### Tasks to complete
a) Transcribe the part of the film review starting with "This is the" and going on through "over the state.".
b) According to the film review, what does Llewelyn Moss stumble upon?
c) Rewrite the paragraph of the film review beginning "This is the masterfully stage-setting opening" as a short list that keeps its main facts.

### Given passage
::::
You can't stop what's comin'.

Against a pitch black screen, we hear the whistle of the Texas wind as it haunts its way across the gargantuan, desolate landscape, and, as the newborn sun slowly creeps its way above the horizon, we hear the voice of a weary, defeated old man say: "I was sheriff of this county when I was twenty-five years old... hard to believe". As the man continues, lamenting the incomprehensible new brutality arising from the modern world, we see a sheriff's deputy walking a handcuffed figure with an odd haircut into the back of his patrol car before driving away, as the unseen prisoner sits deathly silent all the while, the outline of his obscured figure looming over us like an angel of death. And, as the camera rises away from the sun-baked asphalt, the voice of the old man concludes: "I always knew you had to be willin' to die to even do this job. But, I don't want to push my chips forward and go out and meet somethin' I don't understand. A man would have to put his soul at hazard. He'd have to say: 'Okay... I'll be part of this world.'".

This is the masterfully stage-setting opening of Joel & Ethan Coen's No Country For Old Men, an astonishingly tense neo-Western Thriller, one of the best movies of its decade, and just one of the best movies I've ever seen, period. It tells the tale of three men; Llewelyn Moss, an utterly everyday, blue-collar good ol' boy who randomly stumbles upon a suitcase full of cartel money, Anton Chirgurh, a bizarre, almost alien-like assassin tasked with recovering the cash, and the aforementioned Ed Tom, the weary old sheriff who observes everything on the sidelines, as the film use the men's dueling perspectives to illustrate its discussions of the central themes, all while the main pursuit wears on, the innocent continually get caught in the crossfire right alongside the guilty, and the bodies pile up all over the state.
::::
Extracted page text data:
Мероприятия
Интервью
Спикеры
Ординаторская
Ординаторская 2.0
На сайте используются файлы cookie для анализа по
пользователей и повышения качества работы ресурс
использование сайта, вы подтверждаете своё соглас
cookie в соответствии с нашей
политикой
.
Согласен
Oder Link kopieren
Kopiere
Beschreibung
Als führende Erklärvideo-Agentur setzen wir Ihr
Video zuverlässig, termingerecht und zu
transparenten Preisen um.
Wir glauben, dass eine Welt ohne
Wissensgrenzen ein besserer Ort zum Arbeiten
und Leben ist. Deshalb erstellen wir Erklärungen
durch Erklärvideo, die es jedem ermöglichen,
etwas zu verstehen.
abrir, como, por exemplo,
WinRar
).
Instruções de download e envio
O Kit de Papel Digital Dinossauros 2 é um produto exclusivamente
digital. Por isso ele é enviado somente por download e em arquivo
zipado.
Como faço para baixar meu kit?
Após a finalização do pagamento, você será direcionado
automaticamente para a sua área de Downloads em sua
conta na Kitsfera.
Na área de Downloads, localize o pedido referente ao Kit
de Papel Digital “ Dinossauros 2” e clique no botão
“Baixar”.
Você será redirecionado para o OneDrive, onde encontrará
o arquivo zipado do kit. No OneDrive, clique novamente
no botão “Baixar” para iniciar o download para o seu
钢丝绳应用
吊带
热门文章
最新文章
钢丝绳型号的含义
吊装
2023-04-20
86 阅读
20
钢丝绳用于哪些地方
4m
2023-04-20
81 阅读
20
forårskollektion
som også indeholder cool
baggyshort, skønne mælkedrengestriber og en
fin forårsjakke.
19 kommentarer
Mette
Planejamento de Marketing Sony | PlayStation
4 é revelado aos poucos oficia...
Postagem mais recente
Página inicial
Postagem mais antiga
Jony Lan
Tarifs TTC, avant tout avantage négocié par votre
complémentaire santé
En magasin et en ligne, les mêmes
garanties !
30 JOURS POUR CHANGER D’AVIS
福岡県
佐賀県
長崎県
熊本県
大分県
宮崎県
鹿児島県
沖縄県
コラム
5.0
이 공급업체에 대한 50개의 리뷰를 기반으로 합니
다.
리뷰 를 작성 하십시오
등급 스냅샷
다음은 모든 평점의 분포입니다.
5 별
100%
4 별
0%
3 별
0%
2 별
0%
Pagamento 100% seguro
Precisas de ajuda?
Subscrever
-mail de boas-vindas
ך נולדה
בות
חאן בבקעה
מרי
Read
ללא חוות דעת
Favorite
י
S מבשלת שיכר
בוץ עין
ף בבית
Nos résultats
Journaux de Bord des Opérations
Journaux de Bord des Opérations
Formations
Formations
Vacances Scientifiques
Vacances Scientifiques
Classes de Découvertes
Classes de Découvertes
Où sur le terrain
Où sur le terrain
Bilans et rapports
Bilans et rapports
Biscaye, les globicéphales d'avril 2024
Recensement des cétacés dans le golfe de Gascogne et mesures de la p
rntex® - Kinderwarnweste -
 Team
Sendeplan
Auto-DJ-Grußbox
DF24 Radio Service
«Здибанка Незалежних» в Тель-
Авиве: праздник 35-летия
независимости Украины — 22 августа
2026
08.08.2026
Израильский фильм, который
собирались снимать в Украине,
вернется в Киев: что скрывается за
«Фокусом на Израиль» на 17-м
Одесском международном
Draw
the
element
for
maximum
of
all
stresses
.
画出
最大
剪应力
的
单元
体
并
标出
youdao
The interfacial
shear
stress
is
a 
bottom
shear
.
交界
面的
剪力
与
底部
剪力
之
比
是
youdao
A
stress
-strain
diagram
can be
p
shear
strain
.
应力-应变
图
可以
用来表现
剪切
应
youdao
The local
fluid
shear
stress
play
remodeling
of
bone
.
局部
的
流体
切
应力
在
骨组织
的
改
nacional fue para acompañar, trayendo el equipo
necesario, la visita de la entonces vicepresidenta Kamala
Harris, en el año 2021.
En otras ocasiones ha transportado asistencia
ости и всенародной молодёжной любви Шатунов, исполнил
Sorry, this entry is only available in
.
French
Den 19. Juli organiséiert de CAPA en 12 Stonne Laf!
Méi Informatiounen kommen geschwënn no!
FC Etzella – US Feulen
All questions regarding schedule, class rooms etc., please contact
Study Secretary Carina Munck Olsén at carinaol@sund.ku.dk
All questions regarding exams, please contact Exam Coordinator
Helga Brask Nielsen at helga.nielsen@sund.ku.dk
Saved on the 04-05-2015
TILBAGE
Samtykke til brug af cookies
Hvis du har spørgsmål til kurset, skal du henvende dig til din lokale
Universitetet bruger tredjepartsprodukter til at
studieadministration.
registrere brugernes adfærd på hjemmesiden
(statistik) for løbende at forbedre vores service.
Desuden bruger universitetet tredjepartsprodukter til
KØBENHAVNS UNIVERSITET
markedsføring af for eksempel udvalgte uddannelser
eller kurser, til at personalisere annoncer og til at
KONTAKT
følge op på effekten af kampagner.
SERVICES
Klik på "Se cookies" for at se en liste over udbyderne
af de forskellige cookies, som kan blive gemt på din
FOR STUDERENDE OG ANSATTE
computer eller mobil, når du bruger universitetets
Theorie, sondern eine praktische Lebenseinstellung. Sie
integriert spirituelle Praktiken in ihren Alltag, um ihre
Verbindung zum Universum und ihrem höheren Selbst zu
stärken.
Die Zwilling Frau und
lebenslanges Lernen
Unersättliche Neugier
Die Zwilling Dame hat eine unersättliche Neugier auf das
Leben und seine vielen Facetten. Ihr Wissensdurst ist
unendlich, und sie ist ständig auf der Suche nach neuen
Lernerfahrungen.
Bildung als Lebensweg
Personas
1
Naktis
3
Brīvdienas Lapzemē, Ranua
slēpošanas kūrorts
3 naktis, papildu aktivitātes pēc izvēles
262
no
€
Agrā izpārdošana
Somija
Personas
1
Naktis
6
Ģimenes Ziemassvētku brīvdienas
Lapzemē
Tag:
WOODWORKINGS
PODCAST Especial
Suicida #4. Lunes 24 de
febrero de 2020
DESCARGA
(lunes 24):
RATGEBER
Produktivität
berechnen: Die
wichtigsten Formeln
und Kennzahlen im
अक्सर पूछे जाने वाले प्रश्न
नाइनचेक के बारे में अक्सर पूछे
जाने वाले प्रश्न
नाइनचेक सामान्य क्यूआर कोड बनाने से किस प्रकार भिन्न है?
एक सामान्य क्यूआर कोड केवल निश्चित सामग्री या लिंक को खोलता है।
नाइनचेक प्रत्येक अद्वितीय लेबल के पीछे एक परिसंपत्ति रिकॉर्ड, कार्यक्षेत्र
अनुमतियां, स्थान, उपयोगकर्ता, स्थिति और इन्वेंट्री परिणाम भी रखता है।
::::
### Answer section
a)
This is the masterfully stage-setting opening of Joel & Ethan Coen's No Country For Old Men, an astonishingly tense neo-Western Thriller, one of the best movies of its decade, and just one of the best movies I've ever seen, period. It tells the tale of three men; Llewelyn Moss, an utterly everyday, blue-collar good ol' boy who randomly stumbles upon a suitcase full of cartel money, Anton Chirgurh, a bizarre, almost alien-like assassin tasked with recovering the cash, and the aforementioned Ed Tom, the weary old sheriff who observes everything on the sidelines, as the film use the men's dueling perspectives to illustrate its discussions of the central themes, all while the main pursuit wears on, the innocent continually get caught in the crossfire right alongside the guilty, and the bodies pile up all over the state.

b) A suitcase full of cartel money.

c)
- No Country For Old Men, by Joel & Ethan Coen, is a tense neo-Western thriller.
- The reviewer calls it one of the best movies of its decade and one of the best they have ever seen.
- It follows three men:
  - Llewelyn Moss, an everyday blue-collar man who stumbles upon a suitcase full of cartel money
  - Anton Chirgurh, a bizarre, almost alien-like assassin sent to recover the cash
  - Ed Tom, the weary old sheriff who watches from the sidelines
- The film uses their dueling perspectives to explore its central themes while the pursuit wears on, the innocent and the guilty alike get caught in the crossfire, and bodies pile up across the state.